Six years after a teenage Zambian tailor started using his only sewing machine to make free school uniforms for AIDS orphans, the organization he founded has won the Red Ribbon grand prize of $20,000, part of a new UN effort to honor grassroots generosity on World AIDS Day (Friday). Jonsen Habachimba was 18 when he began sewing free uniforms… Using funds he had generated from his business as a tailor, he provided the uniforms to local AIDS orphans. This year Mboole Rural Development gave uniforms to 41 children so they could continue their education.
Five AIDS activist groups received the new Red Ribbon grand prize in a UN ceremony in Toronto. Another 20 community organizations will get $5,000.
The prize money could mean for Mr. Habachimba that as many as 100 free uniforms could be provided next year, along with free shoes and school books.

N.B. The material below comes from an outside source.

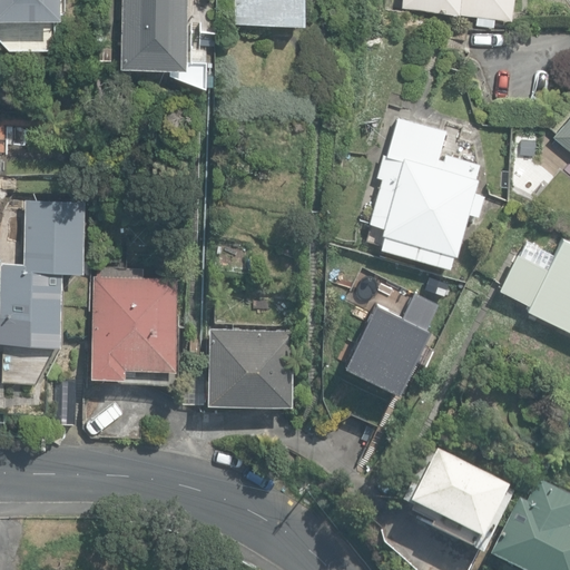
[(0,0),(0,17),(60,18),(60,0),(0,0)]
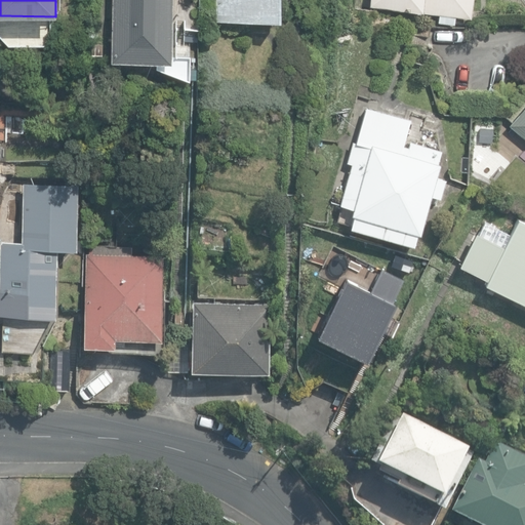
[(112,0),(112,61),(171,62),(172,0),(112,0)]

It will also allow Mboole to buy more sewing machines and train more young people to help do the work.
Elhadj As Sy, Director of the UNDP HIV and AIDS Group, hailed the work of Mboole and the other winners as examples of how local groups are tackling the broader public effects of AIDS – such as disrupting education and aggravating poverty – beyond the already enormous impact it has on an individual’s health.
“The work these communities do is inspirational and essential, as halting and reversing the epidemic will require intensified efforts by all actors, and more effective integration of AIDS priorities into wider development efforts,” he said.
The following are the $20,000 winners, by category, of the 2006 Red Ribbon Award:
- For providing access to care, treatment and support for people living with HIV/AIDS: Thai Network of People Living with HIV/AIDS, Thailand
- For addressing stigma and discrimination related to HIV/AIDS:
The All Ukrainian Network of People Living with HIV/AIDS, Ukraine
- For addressing gender inequalities that fuel the HIV/AIDS epidemic:
The Girl Child Network, Zimbabwe
- For promoting HIV/AIDS prevention programmes:
Durjoy Nari Shongo, Bangladesh
- For providing support to children orphaned by AIDS and other vulnerable children: Mboole Rural Development, Zambia
The inaugural winners were selected in August from over 500 nominations from more than 100 countries. The winners were chosen by an international jury that included the former UN High Commissioner for Human Rights Mary Robinson, the UNAIDS Special Representative Crown Princess Mette-Marit of Norway and the actress Naomi Watts.